O tabuleiro democrático brasileiro

Os brasileiros vão às urnas a cada dois anos; entretanto, as dúvidas sobre o complexo jogo político do país é constante

Giovana Romania

Quais semelhanças teriam o sistema político brasileiro e um jogo de xadrez? Algumas, talvez muitas. A principal é a popular complexidade de ambos. Tanto um quanto o outro são dotados de um número exato de peças – algumas com mais poder do que outras. Dependendo de alguns movimentos, um lado (partido) fica com mais opções, enquanto o outro tenta se virar com o que tem.

Primeiro, o tabuleiro. Depois de colonizadores, monarquias, oligarquias e alguns ditadores pelo caminho, atualmente o Brasil é uma República Federativa Presidencialista. República porque o Chefe de Estado é eleito pelo povo por período de tempo determinado; federativa porque os estados têm autonomia política; presidencialista porque a/o Presidente da República é Chefe de Estado e também Chefe de governo, ou seja, é o mais alto representante público ao mesmo tempo em que exerce as funções executivas (as quais serão explicadas adiante).

Com o tabuleiro, as regras do jogo. Todo país segue uma Constituição. A sétima Constituição brasileira, promulgada em 1988, está dividida em três partes: Executivo, Legislativo e Judiciário. A filosofia dos três poderes, elaborada pelo iluminista francês Charles Montesquieu, tem como ideia principal a descentralização do poder. O Executivo(presidente, governadores nos estados e prefeitos nos municípios) é o que pode ser comparado ao Rei. Ele pode se movimentar para todos os lados, porém, seus movimentos são, algumas vezes, limitados. O Executivo administra, executando ou aprovando as leis feitas pelo Legislativo.

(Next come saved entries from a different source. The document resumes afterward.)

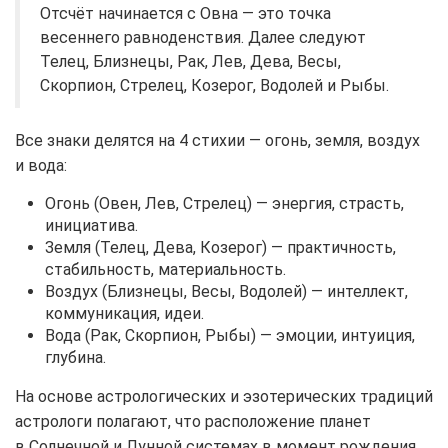
Отсчёт начинается с Овна — это точка
весеннего равноденствия. Далее следуют
Телец, Близнецы, Рак, Лев, Дева, Весы,
Скорпион, Стрелец, Козерог, Водолей и Рыбы.
Все знаки делятся на 4 стихии — огонь, земля, воздух
и вода:
Огонь (Овен, Лев, Стрелец) — энергия, страсть,
инициатива.
Земля (Телец, Дева, Козерог) — практичность,
стабильность, материальность.
Воздух (Близнецы, Весы, Водолей) — интеллект,
коммуникация, идеи.
Вода (Рак, Скорпион, Рыбы) — эмоции, интуиция,
глубина.
На основе астрологических и эзотерических традиций
астрологи полагают, что расположение планет
в Солнечной и Лунной системах в момент рождения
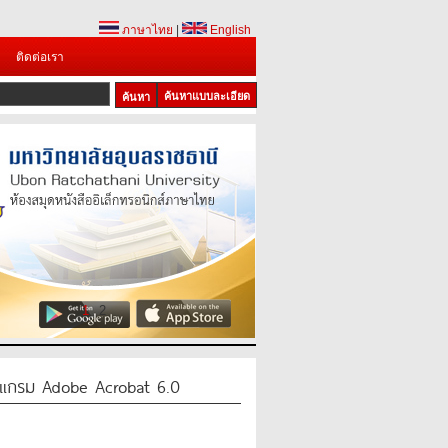
ภาษาไทย
|
English
ติดต่อเรา
ค้นหาแบบละเอียด
1
2
รแกรม Adobe Acrobat 6.0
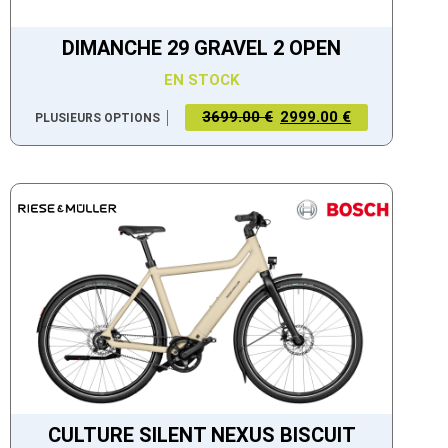
DIMANCHE 29 GRAVEL 2 OPEN
EN STOCK
3699.00 €
2999.00 €
PLUSIEURS OPTIONS
CULTURE SILENT NEXUS BISCUIT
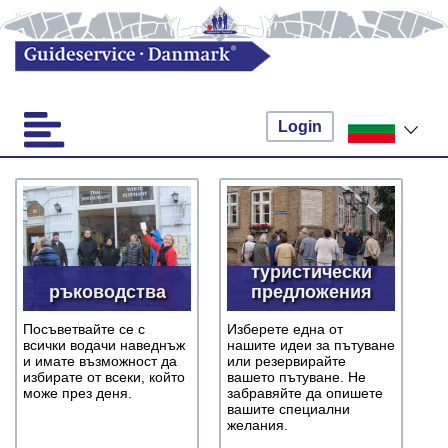
Login
туристически
ръководства
предложения
Посъветвайте се с
Изберете една от
всички водачи наведнъж
нашите идеи за пътуване
и имате възможност да
или резервирайте
избирате от всеки, който
вашето пътуване. Не
може през деня.
забравяйте да опишете
вашите специални
желания.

O Legislativo (Congresso Nacional, Assembleia Legislativa em âmbito estadual e Câmara Municipal em âmbito municipal) é a Rainha – também se movimenta para todos os lados, com grande alcance – e tem como função a fiscalização de gastos do Poder Executivo, denunciando irregularidades, além do aprimoramento de leis.Cabe ao Judiciário garantir o acesso de todos à justiça. Assim como os senadores, juízes não são votados pelo povo para assumir o cargo. A seleção é feita por meio de concursos públicos.

votoconsciente

(Créditos: Divulgação/Voto Consciente)

Outras peças essenciais ao jogo político são os Ministérios. A função dos ministros é aplicar recursos públicos e elaborar normas para seu ministério de atuação. Cabe, por exemplo, ao Ministério da Saúde o papel de divulgar campanhas de vacinação e conscientização. Já o Ministério da Educação fica encarregado da educação pública e de Exames, como o Nacional do Ensino Médio, o ENEM. São 24 ministros da república, além de mais dez secretarias, do Banco Central, da Advocacia Geral da União e da Controladoria Geral da União. Os ministros também não são eleitos por voto secreto popular, são nomeados pelo Presidente da República.

Majoritariamente, o primeiro movimento do jogo é dado pelos peões. Os peões têm movimentos aparentemente limitados, porém são eles que estão em maior número, dão o curso do jogo e, muitas vezes, fazem as outras peças serem dependentes deles. Para que esses peões tenham consciência de seus atos, projetos como o “Movimento Voto Consciente” (MVC) trazem à população informações básicas e necessárias. Adriana Ferreira, membro da equipe do MVC, afirma que o principal objetivo do projeto é “Contribuir para uma sociedade mais justa, mais informada, mais participativa e para uma política mais transparente. ”

Além de informações básicas aos eleitores, o MVC também tem participação ativa e direta com os políticos. “A atuação do MVC mudou a forma dos vereadores de SP legislarem, por exemplo. Hoje, eles sabem que precisam participar ativamente das comissões técnicas, que precisam votar de forma coerente com seus propósitos, porque o Voto está lá para cobrar. (…) Além disso tudo, o MVC teve participação no projeto de Ficha Limpa, participa do projeto de fiscalização do Tribunal de Contas do Município e apresentou propostas de alguns projetos no Legislativo”, conclui Adriana.

A analogia entre um jogo de xadrez e o sistema político brasileiro parece justa. São muitas regras, muitas peças e muitos movimentos que, algumas vezes, podem confundir cabeças. Mas projetos como o MVC visam a conscientização da população para que tanto peões como reis cometam o menor número de erros.